▶ **What is required**:
Reproduce all of the data below verbatim, line for line. Leave out the picture markers.
•••••
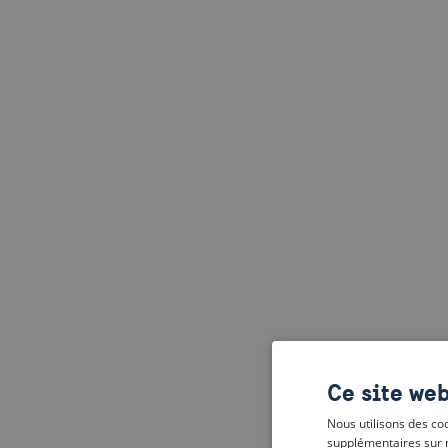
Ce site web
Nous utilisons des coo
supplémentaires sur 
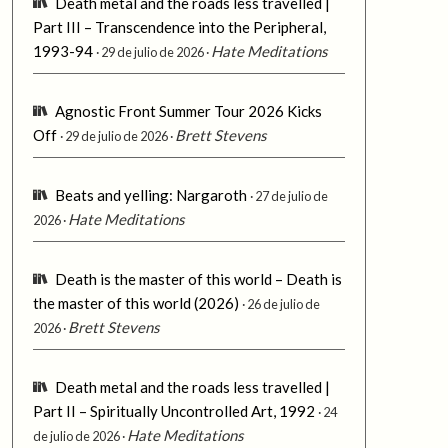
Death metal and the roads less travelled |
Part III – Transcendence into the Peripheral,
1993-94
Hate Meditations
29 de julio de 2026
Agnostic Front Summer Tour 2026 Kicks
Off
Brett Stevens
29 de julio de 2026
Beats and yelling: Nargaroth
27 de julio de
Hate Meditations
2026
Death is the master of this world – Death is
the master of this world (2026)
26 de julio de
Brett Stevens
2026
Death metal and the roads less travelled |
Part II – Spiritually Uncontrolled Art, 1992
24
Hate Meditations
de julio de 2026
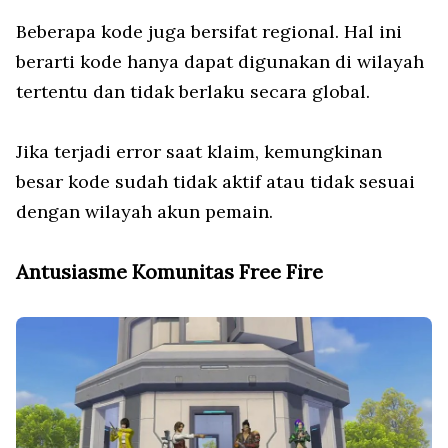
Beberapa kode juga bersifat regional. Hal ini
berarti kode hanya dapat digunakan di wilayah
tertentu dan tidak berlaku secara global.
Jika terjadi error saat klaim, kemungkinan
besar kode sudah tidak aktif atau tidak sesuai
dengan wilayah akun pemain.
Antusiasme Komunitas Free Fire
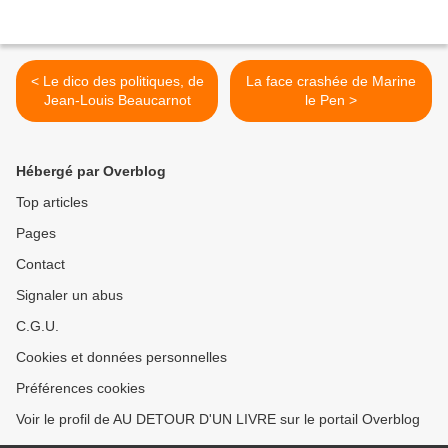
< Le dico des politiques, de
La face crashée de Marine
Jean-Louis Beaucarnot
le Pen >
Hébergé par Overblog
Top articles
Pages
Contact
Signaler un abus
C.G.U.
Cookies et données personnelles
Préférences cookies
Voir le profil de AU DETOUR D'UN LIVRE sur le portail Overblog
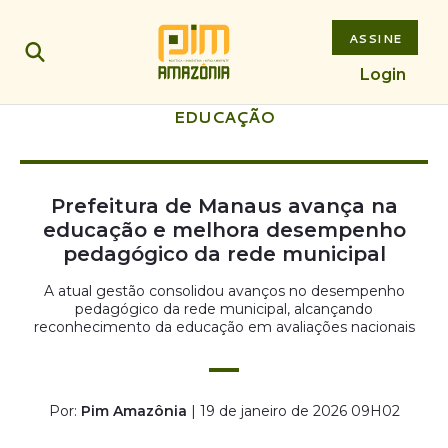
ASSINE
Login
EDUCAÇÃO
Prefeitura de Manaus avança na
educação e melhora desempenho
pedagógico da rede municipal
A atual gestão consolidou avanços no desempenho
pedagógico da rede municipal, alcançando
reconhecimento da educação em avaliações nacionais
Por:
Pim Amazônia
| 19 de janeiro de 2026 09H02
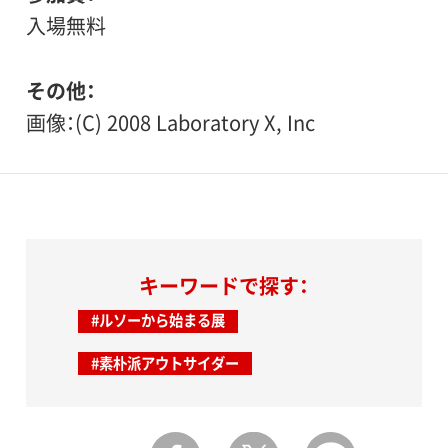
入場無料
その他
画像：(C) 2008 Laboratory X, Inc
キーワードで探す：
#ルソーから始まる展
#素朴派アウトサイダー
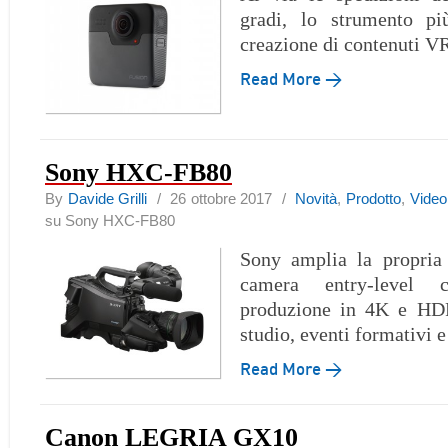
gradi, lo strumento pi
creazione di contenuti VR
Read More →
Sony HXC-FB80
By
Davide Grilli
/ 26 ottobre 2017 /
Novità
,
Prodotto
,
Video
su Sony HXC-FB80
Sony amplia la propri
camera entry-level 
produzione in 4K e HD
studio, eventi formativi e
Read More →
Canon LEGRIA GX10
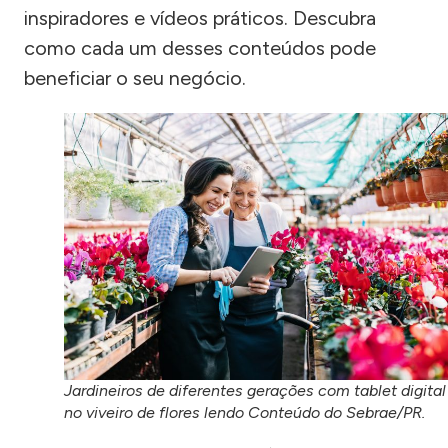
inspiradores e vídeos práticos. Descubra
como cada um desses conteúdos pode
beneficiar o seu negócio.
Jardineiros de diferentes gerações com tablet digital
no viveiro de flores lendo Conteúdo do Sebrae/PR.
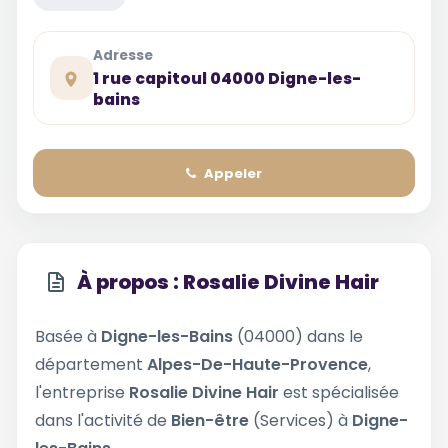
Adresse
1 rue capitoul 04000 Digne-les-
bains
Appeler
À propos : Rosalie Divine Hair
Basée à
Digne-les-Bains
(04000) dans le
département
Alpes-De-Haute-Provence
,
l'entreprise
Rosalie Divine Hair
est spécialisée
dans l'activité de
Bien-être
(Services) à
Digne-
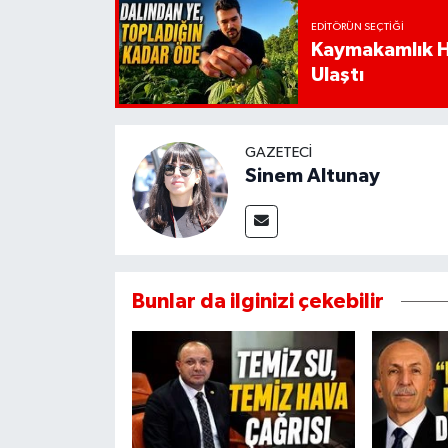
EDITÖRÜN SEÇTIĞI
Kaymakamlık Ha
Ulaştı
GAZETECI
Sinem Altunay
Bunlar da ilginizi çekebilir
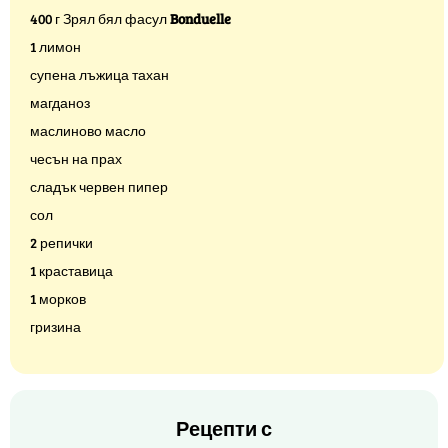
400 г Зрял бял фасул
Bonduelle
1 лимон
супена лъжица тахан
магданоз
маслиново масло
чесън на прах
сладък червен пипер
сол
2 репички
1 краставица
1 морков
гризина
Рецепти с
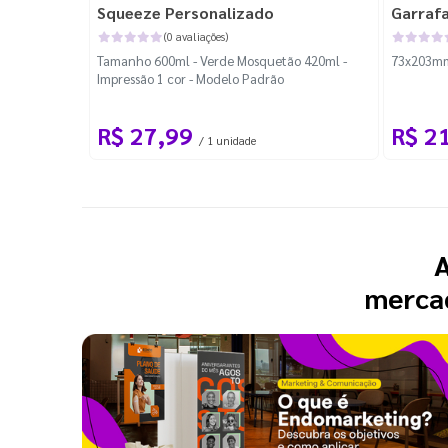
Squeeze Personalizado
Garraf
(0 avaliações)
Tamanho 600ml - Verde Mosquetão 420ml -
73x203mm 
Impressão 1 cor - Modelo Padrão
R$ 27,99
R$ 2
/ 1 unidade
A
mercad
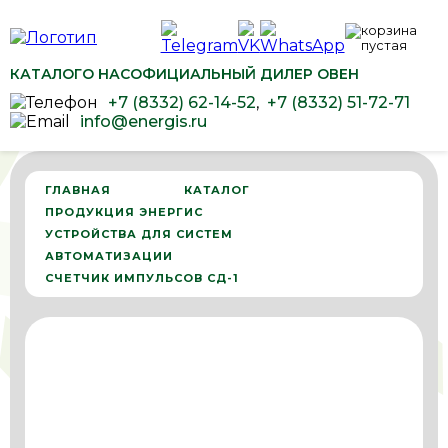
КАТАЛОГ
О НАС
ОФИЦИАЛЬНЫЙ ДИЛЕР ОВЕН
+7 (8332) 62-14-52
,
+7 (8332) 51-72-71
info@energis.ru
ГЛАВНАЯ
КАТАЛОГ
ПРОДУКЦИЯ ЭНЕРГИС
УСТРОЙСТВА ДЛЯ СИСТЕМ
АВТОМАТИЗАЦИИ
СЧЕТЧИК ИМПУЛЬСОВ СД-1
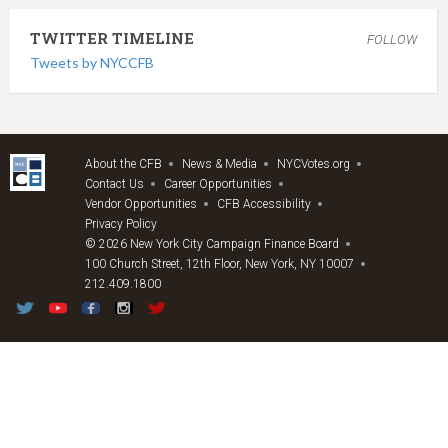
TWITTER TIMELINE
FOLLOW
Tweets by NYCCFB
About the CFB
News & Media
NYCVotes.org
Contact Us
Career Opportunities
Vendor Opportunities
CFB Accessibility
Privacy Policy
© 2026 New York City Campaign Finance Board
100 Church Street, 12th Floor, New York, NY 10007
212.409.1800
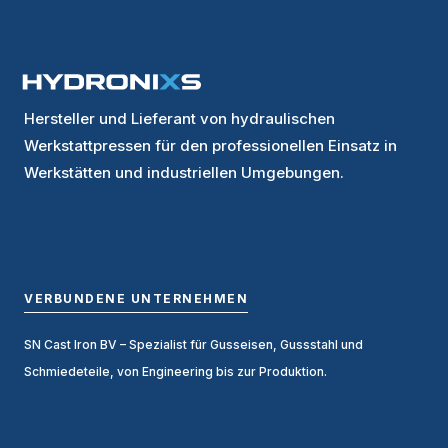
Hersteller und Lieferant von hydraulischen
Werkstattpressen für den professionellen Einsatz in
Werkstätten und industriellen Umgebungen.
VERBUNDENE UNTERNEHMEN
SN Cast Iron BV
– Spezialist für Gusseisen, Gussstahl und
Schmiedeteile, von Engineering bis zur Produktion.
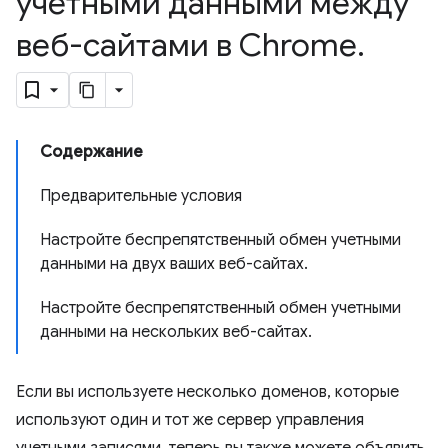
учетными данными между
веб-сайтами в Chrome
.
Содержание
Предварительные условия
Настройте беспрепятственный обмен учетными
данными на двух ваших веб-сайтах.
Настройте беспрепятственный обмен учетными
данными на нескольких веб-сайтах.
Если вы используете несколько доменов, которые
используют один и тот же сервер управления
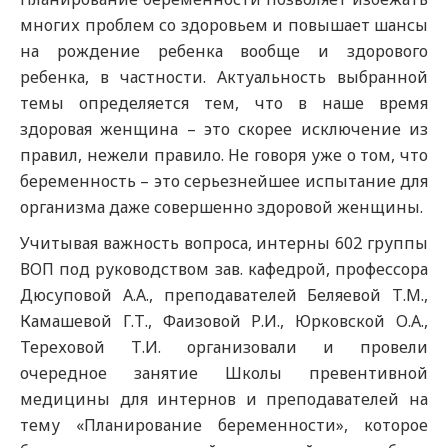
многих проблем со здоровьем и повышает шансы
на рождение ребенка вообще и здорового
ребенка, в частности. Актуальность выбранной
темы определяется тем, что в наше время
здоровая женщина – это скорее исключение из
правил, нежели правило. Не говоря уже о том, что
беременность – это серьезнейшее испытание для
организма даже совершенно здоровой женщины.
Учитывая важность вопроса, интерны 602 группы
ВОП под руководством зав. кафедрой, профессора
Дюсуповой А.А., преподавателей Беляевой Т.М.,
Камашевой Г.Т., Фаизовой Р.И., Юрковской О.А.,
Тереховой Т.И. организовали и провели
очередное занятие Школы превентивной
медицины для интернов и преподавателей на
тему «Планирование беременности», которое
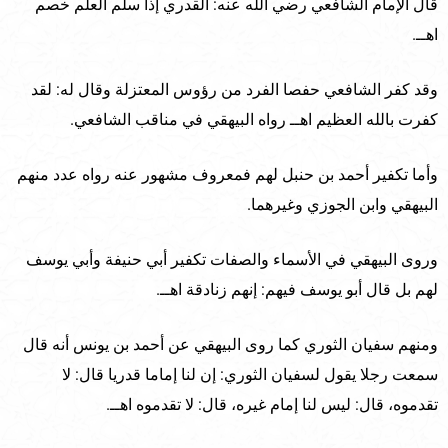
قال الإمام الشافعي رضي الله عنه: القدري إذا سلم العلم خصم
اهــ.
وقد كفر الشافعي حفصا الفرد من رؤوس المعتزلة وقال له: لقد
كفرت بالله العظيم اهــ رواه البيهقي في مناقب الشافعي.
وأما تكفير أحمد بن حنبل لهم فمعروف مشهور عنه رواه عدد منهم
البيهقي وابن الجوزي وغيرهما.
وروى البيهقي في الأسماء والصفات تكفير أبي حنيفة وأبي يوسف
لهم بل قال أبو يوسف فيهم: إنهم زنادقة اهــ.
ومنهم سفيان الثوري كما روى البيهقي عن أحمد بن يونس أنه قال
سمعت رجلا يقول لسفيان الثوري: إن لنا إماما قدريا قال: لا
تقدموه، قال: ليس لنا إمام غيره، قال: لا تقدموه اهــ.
•••••
▶ **Task output**:
Ce site web
Nous utilisons des coo
supplémentaires sur 
Death metal and the roads less travelled |
Part III – Transcendence into the Peripheral,
1993-94
Hate Meditations
29 de julio de 2026
Agnostic Front Summer Tour 2026 Kicks
Off
Brett Stevens
29 de julio de 2026
Beats and yelling: Nargaroth
27 de julio de
Hate Meditations
2026
Death is the master of this world – Death is
the master of this world (2026)
26 de julio de
Brett Stevens
2026
Death metal and the roads less travelled |
Part II – Spiritually Uncontrolled Art, 1992
24
Hate Meditations
de julio de 2026
Beberapa kode juga bersifat regional. Hal ini
berarti kode hanya dapat digunakan di wilayah
tertentu dan tidak berlaku secara global.
Jika terjadi error saat klaim, kemungkinan
besar kode sudah tidak aktif atau tidak sesuai
dengan wilayah akun pemain.
Antusiasme Komunitas Free Fire
< Le dico des politiques, de
La face crashée de Marine
Jean-Louis Beaucarnot
le Pen >
Hébergé par Overblog
Top articles
Pages
Contact
Signaler un abus
C.G.U.
Cookies et données personnelles
Préférences cookies
Voir le profil de AU DETOUR D'UN LIVRE sur le portail Overblog
ASSINE
Login
EDUCAÇÃO
Prefeitura de Manaus avança na
educação e melhora desempenho
pedagógico da rede municipal
A atual gestão consolidou avanços no desempenho
pedagógico da rede municipal, alcançando
reconhecimento da educação em avaliações nacionais
Por:
Pim Amazônia
| 19 de janeiro de 2026 09H02
入場無料
その他
画像：(C) 2008 Laboratory X, Inc
キーワードで探す：
#ルソーから始まる展
#素朴派アウトサイダー
gradi, lo strumento pi
creazione di contenuti VR
Read More →
Sony HXC-FB80
By
Davide Grilli
/ 26 ottobre 2017 /
Novità
,
Prodotto
,
Video
su Sony HXC-FB80
Sony amplia la propri
camera entry-level 
produzione in 4K e HD
studio, eventi formativi e
Read More →
Canon LEGRIA GX10
inspiradores e vídeos práticos. Descubra
como cada um desses conteúdos pode
beneficiar o seu negócio.
Jardineiros de diferentes gerações com tablet digital
no viveiro de flores lendo Conteúdo do Sebrae/PR.
Adresse
1 rue capitoul 04000 Digne-les-
bains
Appeler
À propos : Rosalie Divine Hair
Basée à
Digne-les-Bains
(04000) dans le
département
Alpes-De-Haute-Provence
,
l'entreprise
Rosalie Divine Hair
est spécialisée
dans l'activité de
Bien-être
(Services) à
Digne-
EDITÖRÜN SEÇTIĞI
Kaymakamlık Ha
Ulaştı
GAZETECI
Sinem Altunay
Bunlar da ilginizi çekebilir
400 г Зрял бял фасул
Bonduelle
1 лимон
супена лъжица тахан
магданоз
маслиново масло
чесън на прах
сладък червен пипер
сол
2 репички
1 краставица
1 морков
гризина
Рецепти с
Squeeze Personalizado
Garraf
(0 avaliações)
Tamanho 600ml - Verde Mosquetão 420ml -
73x203mm 
Impressão 1 cor - Modelo Padrão
R$ 27,99
R$ 2
/ 1 unidade
A
mercad
КАТАЛОГ
О НАС
ОФИЦИАЛЬНЫЙ ДИЛЕР ОВЕН
+7 (8332) 62-14-52
,
+7 (8332) 51-72-71
info@energis.ru
ГЛАВНАЯ
КАТАЛОГ
ПРОДУКЦИЯ ЭНЕРГИС
УСТРОЙСТВА ДЛЯ СИСТЕМ
АВТОМАТИЗАЦИИ
СЧЕТЧИК ИМПУЛЬСОВ СД-1
TWITTER TIMELINE
FOLLOW
Tweets by NYCCFB
About the CFB
News & Media
NYCVotes.org
Contact Us
Career Opportunities
Vendor Opportunities
CFB Accessibility
Privacy Policy
© 2026 New York City Campaign Finance Board
100 Church Street, 12th Floor, New York, NY 10007
212.409.1800
Hersteller und Lieferant von hydraulischen
Werkstattpressen für den professionellen Einsatz in
Werkstätten und industriellen Umgebungen.
VERBUNDENE UNTERNEHMEN
SN Cast Iron BV
– Spezialist für Gusseisen, Gussstahl und
Schmiedeteile, von Engineering bis zur Produktion.
учетными данными между
веб-сайтами в Chrome
.
Содержание
Предварительные условия
Настройте беспрепятственный обмен учетными
данными на двух ваших веб-сайтах.
Настройте беспрепятственный обмен учетными
данными на нескольких веб-сайтах.
Если вы используете несколько доменов, которые
используют один и тот же сервер управления
многих проблем со здоровьем и повышает шансы
на рождение ребенка вообще и здорового
ребенка, в частности. Актуальность выбранной
темы определяется тем, что в наше время
здоровая женщина – это скорее исключение из
правил, нежели правило. Не говоря уже о том, что
беременность – это серьезнейшее испытание для
организма даже совершенно здоровой женщины.
Учитывая важность вопроса, интерны 602 группы
ВОП под руководством зав. кафедрой, профессора
Дюсуповой А.А., преподавателей Беляевой Т.М.,
Камашевой Г.Т., Фаизовой Р.И., Юрковской О.А.,
Тереховой Т.И. организовали и провели
очередное занятие Школы превентивной
медицины для интернов и преподавателей на
тему «Планирование беременности», которое
قال الإمام الشافعي رضي الله عنه: القدري إذا سلم العلم خصم
اهــ.
وقد كفر الشافعي حفصا الفرد من رؤوس المعتزلة وقال له: لقد
كفرت بالله العظيم اهــ رواه البيهقي في مناقب الشافعي.
وأما تكفير أحمد بن حنبل لهم فمعروف مشهور عنه رواه عدد منهم
البيهقي وابن الجوزي وغيرهما.
وروى البيهقي في الأسماء والصفات تكفير أبي حنيفة وأبي يوسف
لهم بل قال أبو يوسف فيهم: إنهم زنادقة اهــ.
ومنهم سفيان الثوري كما روى البيهقي عن أحمد بن يونس أنه قال
سمعت رجلا يقول لسفيان الثوري: إن لنا إماما قدريا قال: لا
تقدموه، قال: ليس لنا إمام غيره، قال: لا تقدموه اهــ.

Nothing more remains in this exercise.